» **What is being asked**: An exact copy of the records is required, minus the pictures they hold.

Source texts of formatted documents:

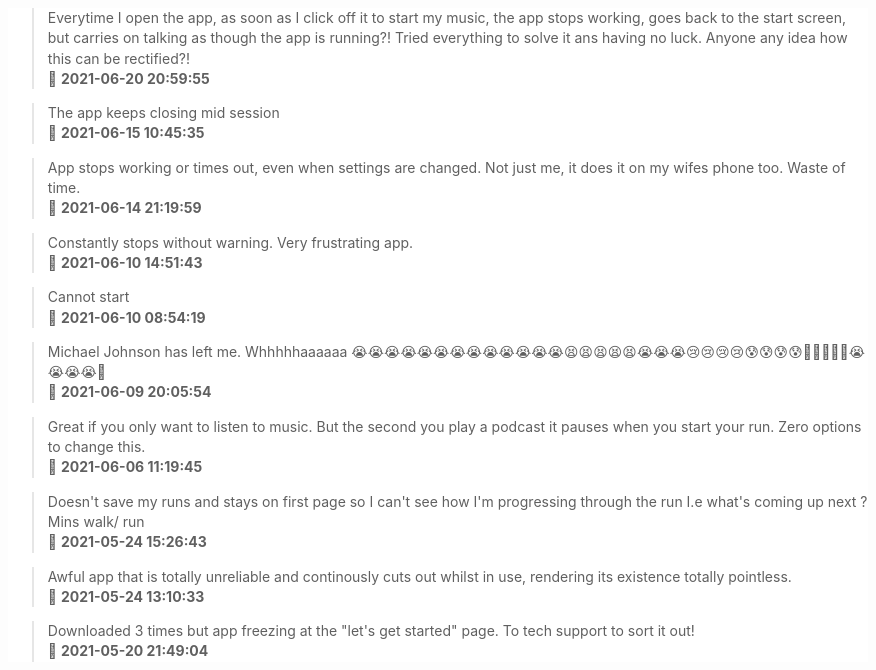 > Everytime I open the app, as soon as I click off it to start my music, the app stops working, goes back to the start screen, but carries on talking as though the app is running?! Tried everything to solve it ans having no luck. Anyone any idea how this can be rectified?!<br> :date: __2021-06-20 20:59:55__

> The app keeps closing mid session<br> :date: __2021-06-15 10:45:35__

> App stops working or times out, even when settings are changed. Not just me, it does it on my wifes phone too. Waste of time.<br> :date: __2021-06-14 21:19:59__

> Constantly stops without warning. Very frustrating app.<br> :date: __2021-06-10 14:51:43__

> Cannot start<br> :date: __2021-06-10 08:54:19__

> Michael Johnson has left me. Whhhhhaaaaaa 😭😭😭😭😭😭😭😭😭😭😭😭😭😫😫😫😫😫😭😭😭😢😢😢😢😰😰😰😰🥺🥺🥺🥺🥺😭😭😭😭💩<br> :date: __2021-06-09 20:05:54__

> Great if you only want to listen to music. But the second you play a podcast it pauses when you start your run. Zero options to change this.<br> :date: __2021-06-06 11:19:45__

> Doesn't save my runs and stays on first page so I can't see how I'm progressing through the run I.e what's coming up next ? Mins walk/ run<br> :date: __2021-05-24 15:26:43__

> Awful app that is totally unreliable and continously cuts out whilst in use, rendering its existence totally pointless.<br> :date: __2021-05-24 13:10:33__

> Downloaded 3 times but app freezing at the "let's get started" page. To tech support to sort it out!<br> :date: __2021-05-20 21:49:04__


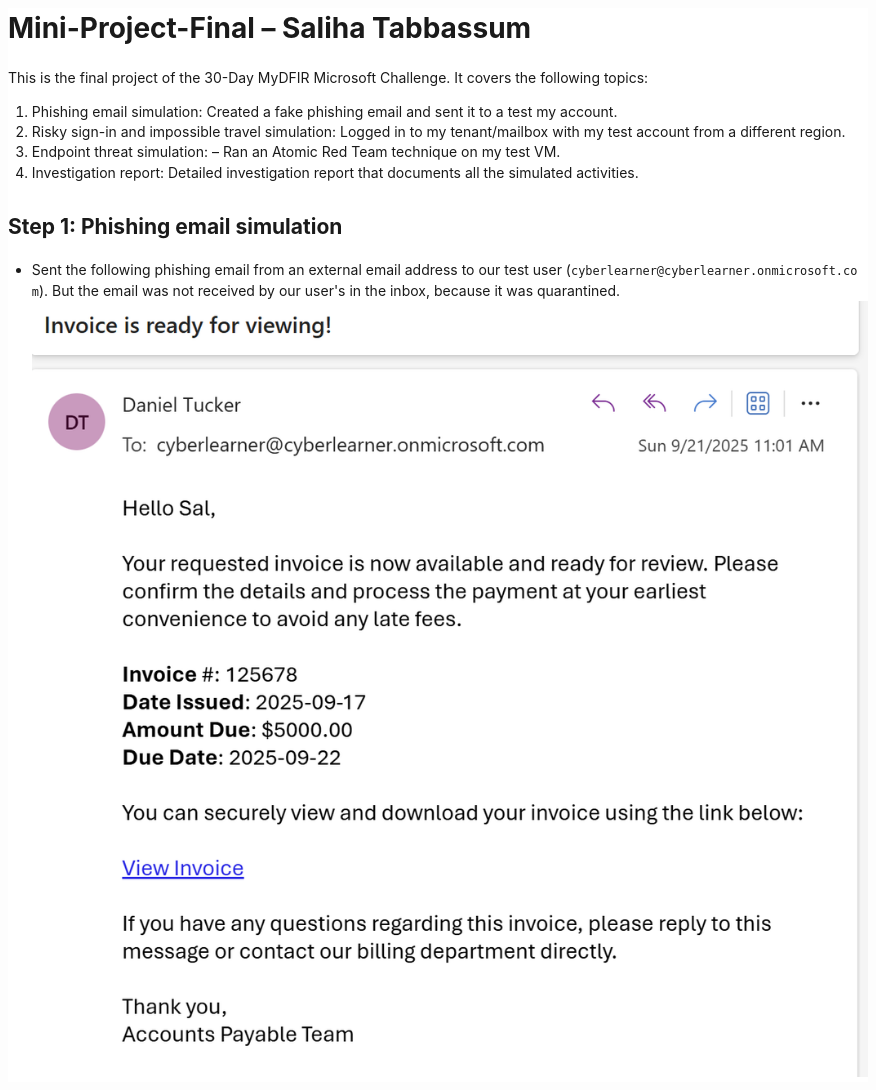 
 # Mini-Project-Final – Saliha Tabbassum
 This is the final project of the 30-Day MyDFIR Microsoft Challenge.  It covers the following topics:
 1. Phishing email simulation: Created a fake phishing email and sent it to a test my account.
 2. Risky sign-in and impossible travel simulation: Logged in to my tenant/mailbox with my test account from a different region.
 3. Endpoint threat simulation: – Ran an Atomic Red Team technique on my test VM.
 4. Investigation report: Detailed investigation report that documents all the simulated activities.


 ## Step 1: Phishing email simulation
- Sent the following phishing email from an external email address to our test user (`cyberlearner@cyberlearner.onmicrosoft.com`). But the email was not received by our user's in the inbox, because it was quarantined.
![alt text](images/image-36.png)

» **Problem solution**:
 > Everytime I open the app, as soon as I click off it to start my music, the app stops working, goes back to the start screen, but carries on talking as though the app is running?! Tried everything to solve it ans having no luck. Anyone any idea how this can be rectified?!<br> :date: __2021-06-20 20:59:55__

> The app keeps closing mid session<br> :date: __2021-06-15 10:45:35__

> App stops working or times out, even when settings are changed. Not just me, it does it on my wifes phone too. Waste of time.<br> :date: __2021-06-14 21:19:59__

> Constantly stops without warning. Very frustrating app.<br> :date: __2021-06-10 14:51:43__

> Cannot start<br> :date: __2021-06-10 08:54:19__

> Michael Johnson has left me. Whhhhhaaaaaa 😭😭😭😭😭😭😭😭😭😭😭😭😭😫😫😫😫😫😭😭😭😢😢😢😢😰😰😰😰🥺🥺🥺🥺🥺😭😭😭😭💩<br> :date: __2021-06-09 20:05:54__

> Great if you only want to listen to music. But the second you play a podcast it pauses when you start your run. Zero options to change this.<br> :date: __2021-06-06 11:19:45__

> Doesn't save my runs and stays on first page so I can't see how I'm progressing through the run I.e what's coming up next ? Mins walk/ run<br> :date: __2021-05-24 15:26:43__

> Awful app that is totally unreliable and continously cuts out whilst in use, rendering its existence totally pointless.<br> :date: __2021-05-24 13:10:33__

> Downloaded 3 times but app freezing at the "let's get started" page. To tech support to sort it out!<br> :date: __2021-05-20 21:49:04__


 # Mini-Project-Final – Saliha Tabbassum
 This is the final project of the 30-Day MyDFIR Microsoft Challenge.  It covers the following topics:
 1. Phishing email simulation: Created a fake phishing email and sent it to a test my account.
 2. Risky sign-in and impossible travel simulation: Logged in to my tenant/mailbox with my test account from a different region.
 3. Endpoint threat simulation: – Ran an Atomic Red Team technique on my test VM.
 4. Investigation report: Detailed investigation report that documents all the simulated activities.


 ## Step 1: Phishing email simulation
- Sent the following phishing email from an external email address to our test user (`cyberlearner@cyberlearner.onmicrosoft.com`). But the email was not received by our user's in the inbox, because it was quarantined.
![alt text](images/image-36.png)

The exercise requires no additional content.